Good Enough ⁽™⁾ Performance

Andreas Maierhofer

Turbolinks makes page navigation faster. It turns your server rendered HTML page into a Single Page App without the added complexity of a client-side Javascript Framework. Turbolinks comes with adapters for iOS and Android. It provides a pragmatic way for building fast, multi platform web apps.

A lot of time is spent by the browser processing CSS and Javascript files. In traditional web applications this is done on every request. This is where Turbolinks comes into play.

On a high level Turbolinks intercepts link clicks and turns them in to ajax requests. After receiving the response from the server it replaces the body and merges changes into the header.

This turns a traditional Web App into a Single Page App without any server side changes. The browser avoids parsing of assets and together with the Turbolinks inherent page cache this results in a noticable performance boost.

 

„If you transition from a click to the next screen within 300ms, the user will percieve this as instantanious. Anything below is nearly imperceptible“ — Sam Stephenson (Turbolinks Maintainer)

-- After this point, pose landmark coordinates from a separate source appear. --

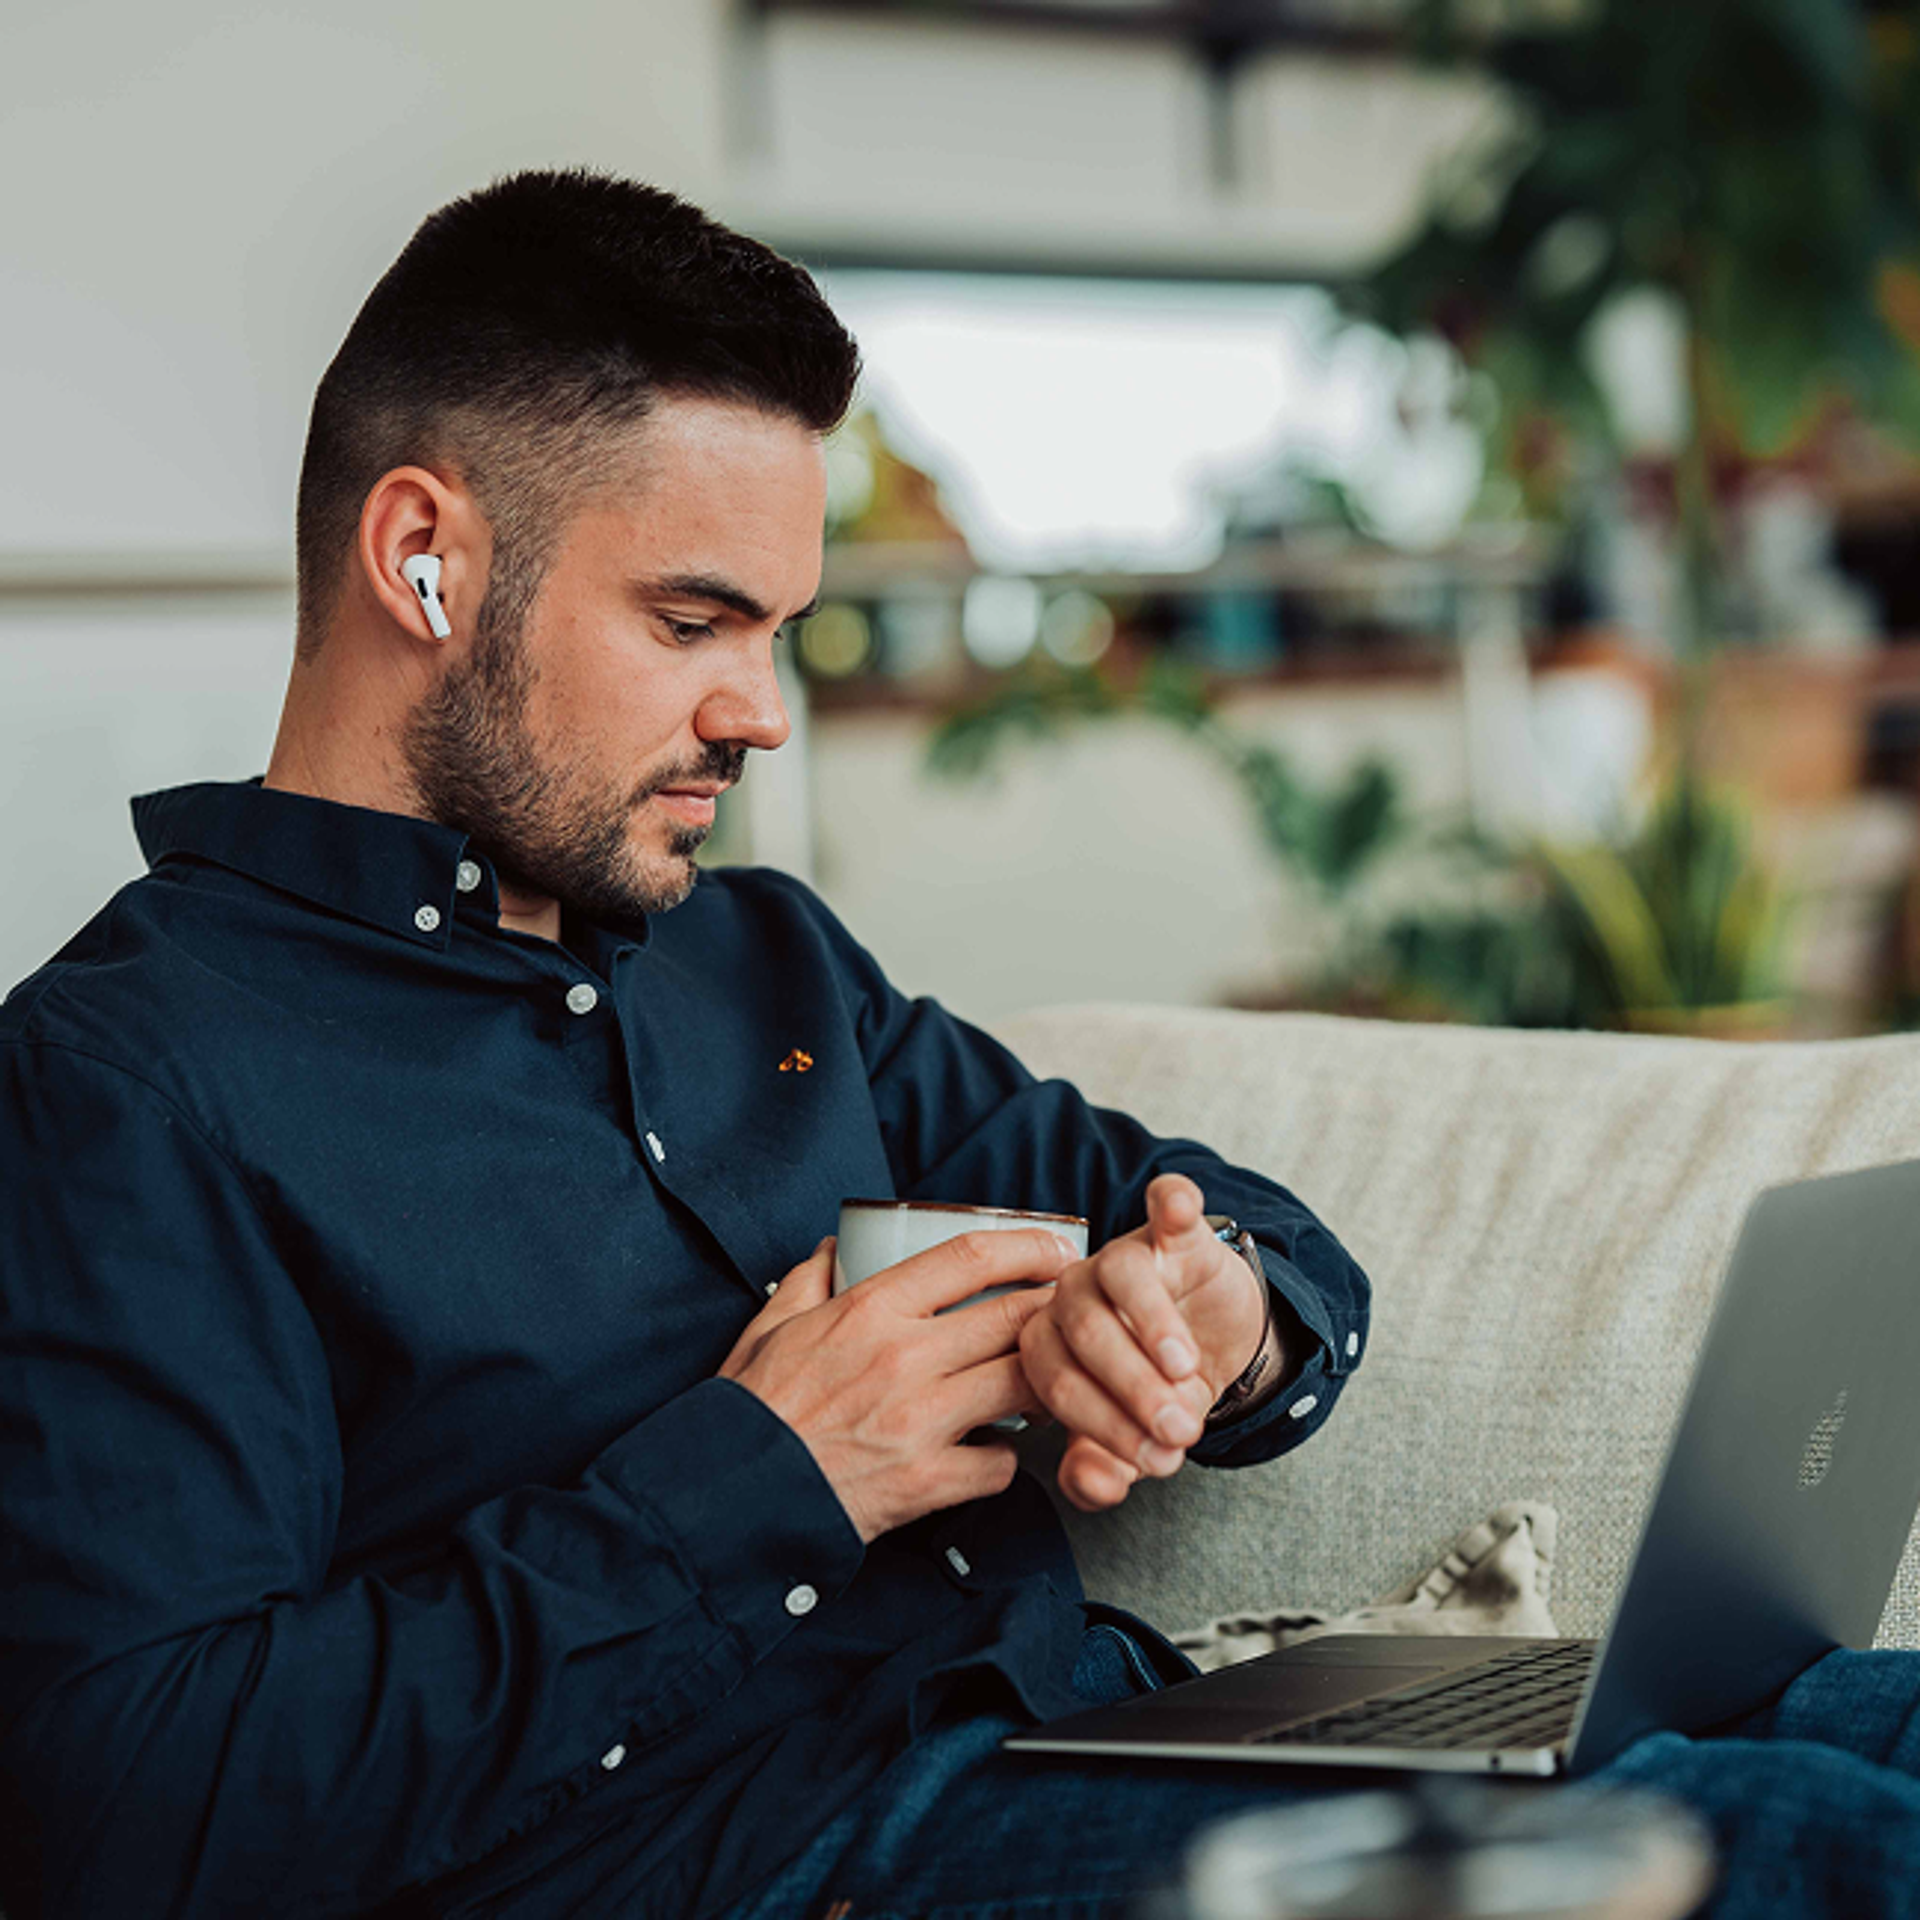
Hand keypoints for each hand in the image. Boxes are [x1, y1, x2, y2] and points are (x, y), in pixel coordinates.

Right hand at [718, 1228, 1079, 1542]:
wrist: (726, 1497)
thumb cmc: (749, 1410)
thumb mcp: (770, 1328)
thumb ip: (808, 1281)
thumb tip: (832, 1248)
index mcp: (868, 1310)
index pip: (970, 1258)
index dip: (1028, 1247)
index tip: (1054, 1251)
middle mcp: (903, 1358)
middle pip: (1015, 1317)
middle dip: (1055, 1311)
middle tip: (1072, 1314)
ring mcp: (919, 1422)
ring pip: (1023, 1386)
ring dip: (1045, 1382)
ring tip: (1048, 1381)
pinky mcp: (926, 1483)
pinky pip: (999, 1464)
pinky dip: (1006, 1457)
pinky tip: (995, 1451)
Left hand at [1018, 1173, 1267, 1512]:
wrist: (1215, 1343)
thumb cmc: (1156, 1390)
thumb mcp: (1134, 1439)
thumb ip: (1104, 1466)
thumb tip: (1092, 1487)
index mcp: (1049, 1343)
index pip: (1054, 1380)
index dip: (1101, 1423)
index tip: (1152, 1459)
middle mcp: (1075, 1293)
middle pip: (1084, 1332)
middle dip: (1132, 1388)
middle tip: (1177, 1430)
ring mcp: (1123, 1256)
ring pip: (1121, 1276)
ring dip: (1153, 1327)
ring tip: (1187, 1371)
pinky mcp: (1174, 1232)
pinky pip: (1167, 1208)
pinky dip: (1174, 1205)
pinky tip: (1181, 1211)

Turbolinks combined with response times in the 100ms range will help you build snappy websites without the need to implement a dedicated API and Javascript Frontend. You can still do this where it makes sense. But you can make this a concious decision. For a more in depth discussion watch Sam Stephenson’s 2016 Rails Conf Talk.

Not just for the web

The new Version 5 of Turbolinks comes with native bindings for iOS and Android. It allows using server rendered HTML to be embedded directly in your app but it may also be combined with native UI Elements (Navigation is a common case) or extended with native screens where appropriate.

Not just for rails

While Rails popularized and leverages Turbolinks for quite some time, Turbolinks is not bound to Rails at all. It can be used with any Backend Technology. The Changelog has recently blogged about how they rebuilt their Website and how they run Turbolinks on top of a Phoenix Framework stack.

Not without caveats

Turbolinks is mostly a drop-in solution. It is easy to get started and without custom Javascript code you will hardly run into any issues. If you do run custom Javascript you will however notice significant frustration unless you appreciate the implications of moving away from traditional Full Page Reload Cycle.

In particular with Turbolinks the window object persists across all request so any transformations applied by Javascript should be idempotent (e.g. safe to apply multiple times). Depending on the level of custom Javascript, a thorough understand of the rather complex Lifecycle Events emitted by Turbolinks might be required.

TL;DR

Turbolinks is (almost) free performance for HTML driven websites. It works with every backend technology and has adapters for iOS and Android platforms. It enables you to build Web Applications that run in your browser and on your mobile phone. With a sufficient fast backend they can be almost indistinguishable from native apps.